Schoenersville is a suburban village split between Hanover Township in Lehigh County and Hanover Township in Northampton County, Pennsylvania. It is pronounced "SHAY-nerz-vil" and is part of the Lehigh Valley metropolitan area, which has a population of 861,899 and is the 68th-most populous metropolitan area in the U.S. as of the 2020 census.

==History==
Schoenersville is named after its original settler, Adam Schoener, who established a farm in the area that would become the village in 1784. Adam's father, Heinrich, migrated to America in 1717, having been born in Ehrstadt, Baden-Württemberg. The area would be opened to settlers with the opening of a tavern named the "Blue Ball," either for its no vacancy sign, or for a stagecoach signal. Adam and his wife would build a brick house near Christ's Church, the oldest religious structure in Hanover township. There are conflicting reports to the Blue Ball's origins, either being established by Adam in 1794, or by a Jacob Clader in 1776, before being sold to Adam in 1791, regardless, the Blue Ball was an important midway stop for travelers from Mauch Chunk to Philadelphia and would be inherited by Adam's son, Thomas Schoener, after Adam died in 1849, before selling the property in 1852.
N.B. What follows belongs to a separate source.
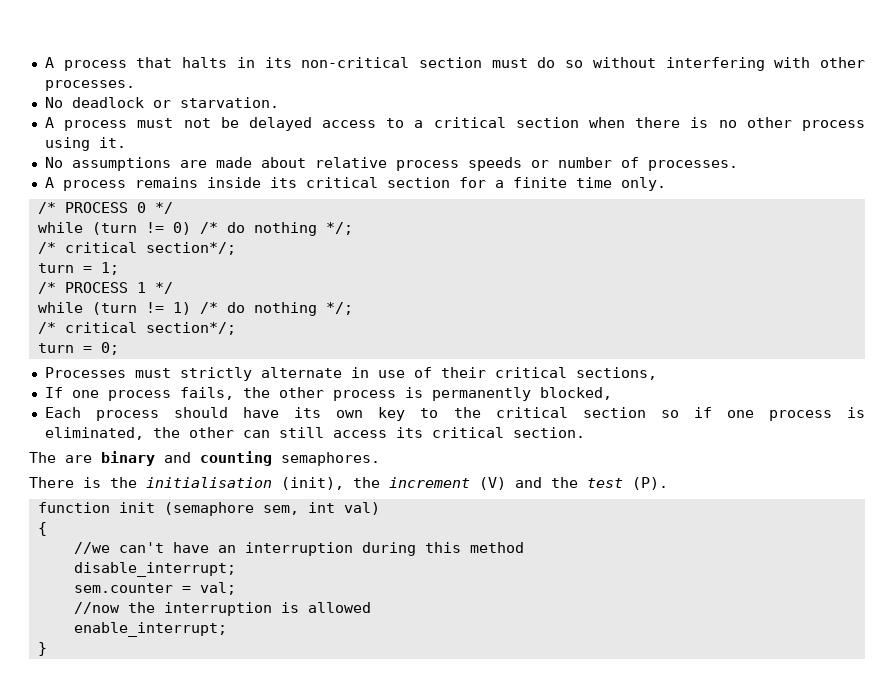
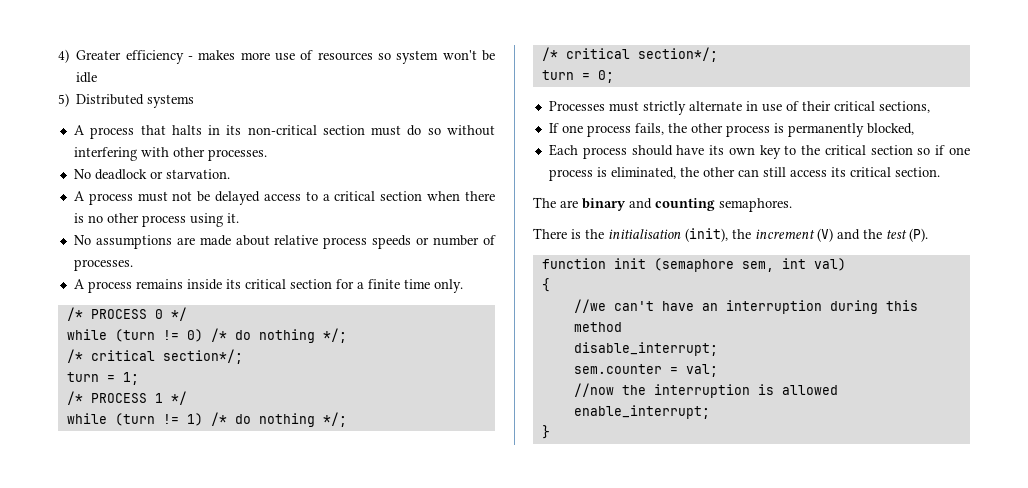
(44, 62) none -> [58,49,495,64] [76,72,98,83] [58,93,195,108] 4) Greater efficiency - makes more use of resources so system won't be idle // 5) Distributed systems //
The Allentown Democrat reported that the Blue Ball was razed on April 29, 1896, by one E.R. Benner, the village's Recorder of Deeds, who planned to build a family home on the property. However, the local Schoenersville Inn claimed to be the original Blue Ball following a purported sale in 1830, and remained open until 1988.

Lehigh Valley International Airport is located just southwest of the village. From the early 1990s through July 2004, the Airport Authority bought up and cleared 11 of the village's properties, in a total of 35 acres, in order to comply with an FAA mandate for a runway protective zone. The most prominent property demolished was Partridge in a Pear Tree, the only clothing store in town, which had been open since 1979, with the building it occupied being built in 1868. There was a citizens effort to apply the building to the Pennsylvania Historic and Museum Commission as a historical landmark, however, the Commission rejected its landmark status, stating that it had been extensively modified too many times, and no longer had historical significance.

==Geography==
Schoenersville Road, which runs from the northwest to the southeast, serves as the county line, coming up from Bethlehem and meeting northeast to southwest with Airport Road, also known as Route 987, in the village. Beyond there, it becomes Weaversville Road. Schoenersville is split between the Allentown ZIP Code of 18109 and the Bethlehem ZIP Code of 18017.